- CONSIGNE 1: Selon le texte fourni, quelle interprétation personnelle Elyamine Settoul donne-t-il du terme « radicalisation » ?
- CONSIGNE 2: Extrayez du texte fourni le passage situé entre « Elyamine Settoul : C’est » et « pro-life aux Etats-Unis. », ces deux segments inclus.

- TEXTE FOURNI:
%%

Saphirnews : On entend souvent le terme de « radicalisation », comment le définiriez-vous ?
Elyamine Settoul : C’est un concept un peu valise. Personnellement, je l’interprète comme un extrémisme qui mène à une action violente. Sur le plan religieux, certains peuvent avoir une pratique radicale, mais qui reste en accord avec la démocratie. Une pratique religieuse rigoriste n’est pas forcément synonyme de radicalité. Il faut également rappeler que la radicalisation ne se cantonne pas à l’islam. Elle affecte de multiples espaces, des mouvances d’extrême droite à l’éco-terrorisme, en passant par les mouvements pro-life aux Etats-Unis.
Comment détecter la radicalisation ?

%%

- DONNÉES FOURNIES:
%%

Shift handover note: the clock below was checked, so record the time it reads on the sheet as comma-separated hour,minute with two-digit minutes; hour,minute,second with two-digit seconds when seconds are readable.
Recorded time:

%%

- RÉPONSE COMPLÈTE 1: Un extrémisme qui mène à une action violente.

- RÉPONSE COMPLÈTE 2:
Elyamine Settoul : C’est un concept un peu valise. Personnellement, je l’interprète comme un extrémisme qui mène à une action violente. Sur le plan religieux, certains peuvent avoir une pratique radicale, mais qui reste en accord avec la démocratie. Une pratique religieuse rigoriste n’est pas forcément synonyme de radicalité. Il faut également rappeler que la radicalisation ne se cantonne pas à l’islam. Elle affecte de multiples espaces, des mouvances d’extrême droite à l’éco-terrorisme, en passant par les mouvements pro-life aux Etats-Unis.